Our experiences will change as we go to restaurants as there will be a fear of being in crowded public spaces and eating food from unknown sources. However, this wouldn’t stop me from going. Restaurants along with other small businesses have already suffered tremendously due to the pandemic and will have to take in new precautions if they reopen. 

Even though large events will be restricted, it will be hard to maintain distance from friends and loved ones once the quarantine is over. There will be a realization of who is truly important and worth seeing.
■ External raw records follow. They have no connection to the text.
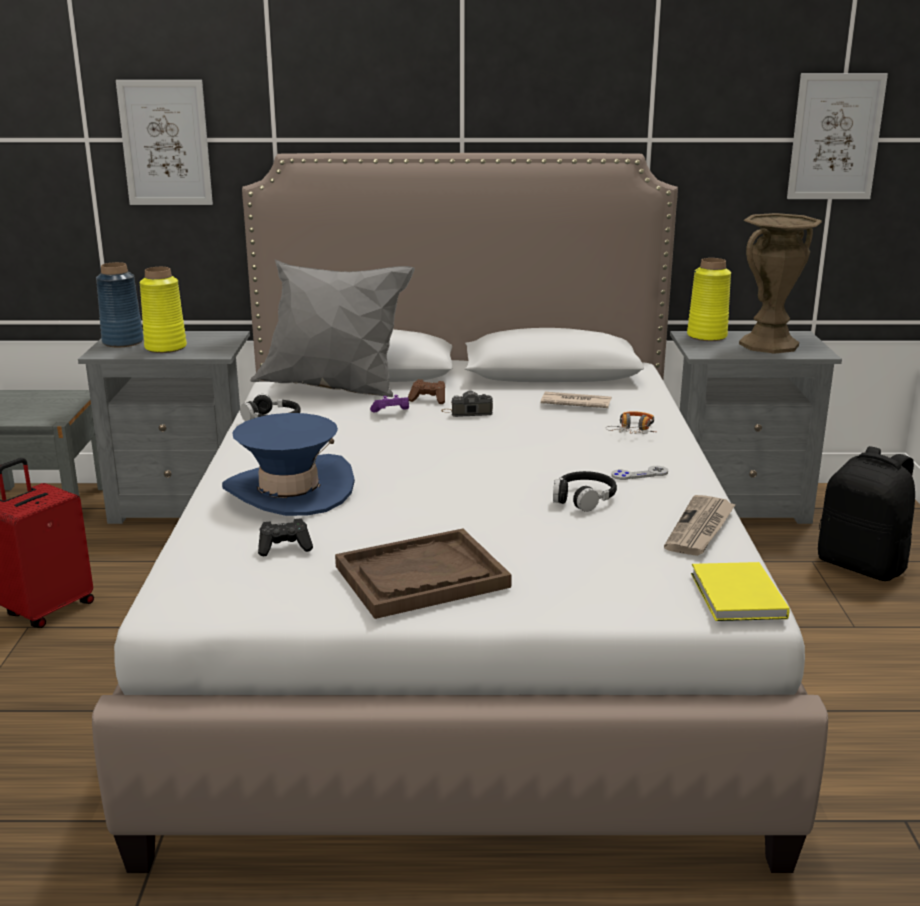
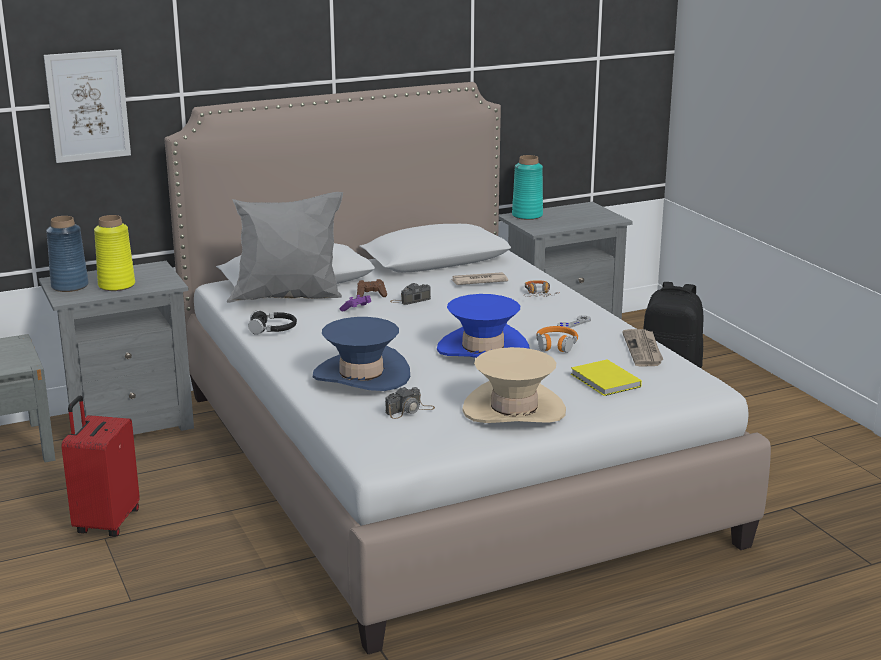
camera: 25 degrees left, 0 degrees up
black game controller [258,518,313,556] -> camera [385,386,435,419]
brown tray [335,529,512,619] -> beige hat [462,347,566,423]
black headphones [553,471,617,512] -> orange headphones [537,326,578,353]
yellow vase [687,258,731,341] -> turquoise vase [512,155,543,220]
yellow book [691,562,790,621] -> yellow book moved to [571,359,642,396]
brown vase [739,213,822,354] -> none
picture [787,73,888,199] -> none
none -> blue hat [437,294,529,358]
Gatherings may be rethought, but spending time with those who matter most won’t be in question. 

I’m also curious to see how leisure and entertainment businesses will fare in the future. Places like game stores and tattoo parlors could either see a sharp increase or decrease in business as attitudes have changed. However, once these stores have been open for a while, their visitation rates could go back to what they once were. Yet stores like Gamestop could still be facing repercussions as it initially vouched to stay open as an essential business during the pandemic. 

For now, I’m content in a quieter New York City. By everyone doing their part in practicing social distancing, the world’s future could come back stronger than ever, as a new sense of freedom will arise.